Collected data
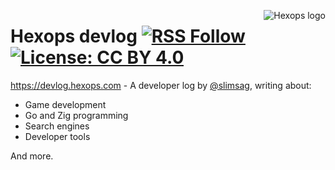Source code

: <a href="https://hexops.com"><img align="right" alt="Hexops logo" src="https://raw.githubusercontent.com/hexops/media/main/readme.svg"></a>

# Hexops devlog [![RSS Follow](https://shields.io/badge/RSS-follow-green?logo=RSS)](https://devlog.hexops.com/feed.xml) [![License: CC BY 4.0](https://img.shields.io/badge/License-CC%20BY%204.0-lightgrey.svg)](https://creativecommons.org/licenses/by/4.0/)

https://devlog.hexops.com - A developer log by [@slimsag](https://twitter.com/slimsag), writing about:

* Game development
* Go and Zig programming
* Search engines
* Developer tools

And more.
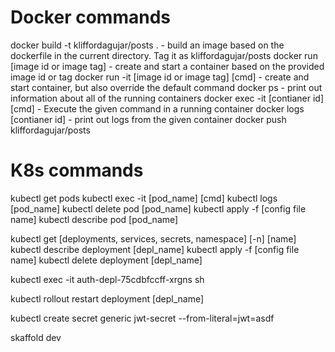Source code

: # Docker commands

docker build -t kliffordagujar/posts .
    - build an image based on the dockerfile in the current directory. Tag it as kliffordagujar/posts
docker run [image id or image tag]
    - create and start a container based on the provided image id or tag
docker run -it [image id or image tag] [cmd]
    - create and start container, but also override the default command
docker ps
    - print out information about all of the running containers
docker exec -it [contianer id] [cmd]
    - Execute the given command in a running container
docker logs [contianer id]
    - print out logs from the given container
docker push kliffordagujar/posts

# K8s commands

kubectl get pods
kubectl exec -it [pod_name] [cmd]
kubectl logs [pod_name]
kubectl delete pod [pod_name]
kubectl apply -f [config file name]
kubectl describe pod [pod_name]

kubectl get [deployments, services, secrets, namespace] [-n] [name]
kubectl describe deployment [depl_name]
kubectl apply -f [config file name]
kubectl delete deployment [depl_name]

kubectl exec -it auth-depl-75cdbfccff-xrgns sh

kubectl rollout restart deployment [depl_name]

kubectl create secret generic jwt-secret --from-literal=jwt=asdf

skaffold dev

| WHAT NEEDS TO BE DONE |
Can you reproduce every entry above word for word, omitting the pictures?

| WORKED SOLUTION |
Source code

: <a href="https://hexops.com"><img align="right" alt="Hexops logo" src="https://raw.githubusercontent.com/hexops/media/main/readme.svg"></a>

# Hexops devlog [![RSS Follow](https://shields.io/badge/RSS-follow-green?logo=RSS)](https://devlog.hexops.com/feed.xml) [![License: CC BY 4.0](https://img.shields.io/badge/License-CC%20BY%204.0-lightgrey.svg)](https://creativecommons.org/licenses/by/4.0/)

https://devlog.hexops.com - A developer log by [@slimsag](https://twitter.com/slimsag), writing about:

* Game development
* Go and Zig programming
* Search engines
* Developer tools

And more.
Source code

: # Docker commands

docker build -t kliffordagujar/posts .
    - build an image based on the dockerfile in the current directory. Tag it as kliffordagujar/posts
docker run [image id or image tag]
    - create and start a container based on the provided image id or tag
docker run -it [image id or image tag] [cmd]
    - create and start container, but also override the default command
docker ps
    - print out information about all of the running containers
docker exec -it [contianer id] [cmd]
    - Execute the given command in a running container
docker logs [contianer id]
    - print out logs from the given container
docker push kliffordagujar/posts

# K8s commands

kubectl get pods
kubectl exec -it [pod_name] [cmd]
kubectl logs [pod_name]
kubectl delete pod [pod_name]
kubectl apply -f [config file name]
kubectl describe pod [pod_name]

kubectl get [deployments, services, secrets, namespace] [-n] [name]
kubectl describe deployment [depl_name]
kubectl apply -f [config file name]
kubectl delete deployment [depl_name]

kubectl exec -it auth-depl-75cdbfccff-xrgns sh

kubectl rollout restart deployment [depl_name]

kubectl create secret generic jwt-secret --from-literal=jwt=asdf

skaffold dev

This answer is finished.